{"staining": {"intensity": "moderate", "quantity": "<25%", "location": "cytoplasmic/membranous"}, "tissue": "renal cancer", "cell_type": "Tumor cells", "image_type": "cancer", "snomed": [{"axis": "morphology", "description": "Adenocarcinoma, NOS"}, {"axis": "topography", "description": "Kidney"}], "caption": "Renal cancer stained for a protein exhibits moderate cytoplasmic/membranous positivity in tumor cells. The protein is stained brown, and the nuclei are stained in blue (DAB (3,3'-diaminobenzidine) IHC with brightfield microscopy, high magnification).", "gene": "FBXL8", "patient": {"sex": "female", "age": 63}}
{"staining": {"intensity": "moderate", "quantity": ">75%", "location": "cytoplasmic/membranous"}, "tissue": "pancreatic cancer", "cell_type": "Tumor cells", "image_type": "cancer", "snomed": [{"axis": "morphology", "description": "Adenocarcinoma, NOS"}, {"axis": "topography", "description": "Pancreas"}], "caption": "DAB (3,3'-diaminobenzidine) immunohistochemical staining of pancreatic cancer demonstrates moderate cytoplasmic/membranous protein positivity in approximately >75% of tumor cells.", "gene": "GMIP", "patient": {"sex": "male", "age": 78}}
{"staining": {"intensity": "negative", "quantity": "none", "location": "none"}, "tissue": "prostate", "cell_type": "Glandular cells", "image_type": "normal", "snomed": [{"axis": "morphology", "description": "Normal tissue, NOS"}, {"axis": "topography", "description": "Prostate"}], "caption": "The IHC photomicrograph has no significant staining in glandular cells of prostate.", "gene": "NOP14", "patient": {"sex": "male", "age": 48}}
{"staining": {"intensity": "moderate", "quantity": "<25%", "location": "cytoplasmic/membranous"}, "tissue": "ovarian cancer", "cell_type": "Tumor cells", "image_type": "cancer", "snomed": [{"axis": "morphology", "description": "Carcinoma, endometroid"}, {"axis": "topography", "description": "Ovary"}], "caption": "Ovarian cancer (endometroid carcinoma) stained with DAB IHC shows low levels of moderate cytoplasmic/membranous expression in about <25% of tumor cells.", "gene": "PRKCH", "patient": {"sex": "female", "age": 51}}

○ ○ ○ ○ ○ ○ ○

Exercise: Retype everything in the material above exactly.

Task answer:
{"staining": {"intensity": "moderate", "quantity": "<25%", "location": "cytoplasmic/membranous"}, "tissue": "renal cancer", "cell_type": "Tumor cells", "image_type": "cancer", "snomed": [{"axis": "morphology", "description": "Adenocarcinoma, NOS"}, {"axis": "topography", "description": "Kidney"}], "caption": "Renal cancer stained for a protein exhibits moderate cytoplasmic/membranous positivity in tumor cells. The protein is stained brown, and the nuclei are stained in blue (DAB (3,3'-diaminobenzidine) IHC with brightfield microscopy, high magnification).", "gene": "FBXL8", "patient": {"sex": "female", "age": 63}}
{"staining": {"intensity": "moderate", "quantity": ">75%", "location": "cytoplasmic/membranous"}, "tissue": "pancreatic cancer", "cell_type": "Tumor cells", "image_type": "cancer", "snomed": [{"axis": "morphology", "description": "Adenocarcinoma, NOS"}, {"axis": "topography", "description": "Pancreas"}], "caption": "DAB (3,3'-diaminobenzidine) immunohistochemical staining of pancreatic cancer demonstrates moderate cytoplasmic/membranous protein positivity in approximately >75% of tumor cells.", "gene": "GMIP", "patient": {"sex": "male", "age": 78}}
{"staining": {"intensity": "negative", "quantity": "none", "location": "none"}, "tissue": "prostate", "cell_type": "Glandular cells", "image_type": "normal", "snomed": [{"axis": "morphology", "description": "Normal tissue, NOS"}, {"axis": "topography", "description": "Prostate"}], "caption": "The IHC photomicrograph has no significant staining in glandular cells of prostate.", "gene": "NOP14", "patient": {"sex": "male", "age": 48}}
{"staining": {"intensity": "moderate", "quantity": "<25%", "location": "cytoplasmic/membranous"}, "tissue": "ovarian cancer", "cell_type": "Tumor cells", "image_type": "cancer", "snomed": [{"axis": "morphology", "description": "Carcinoma, endometroid"}, {"axis": "topography", "description": "Ovary"}], "caption": "Ovarian cancer (endometroid carcinoma) stained with DAB IHC shows low levels of moderate cytoplasmic/membranous expression in about <25% of tumor cells.", "gene": "PRKCH", "patient": {"sex": "female", "age": 51}}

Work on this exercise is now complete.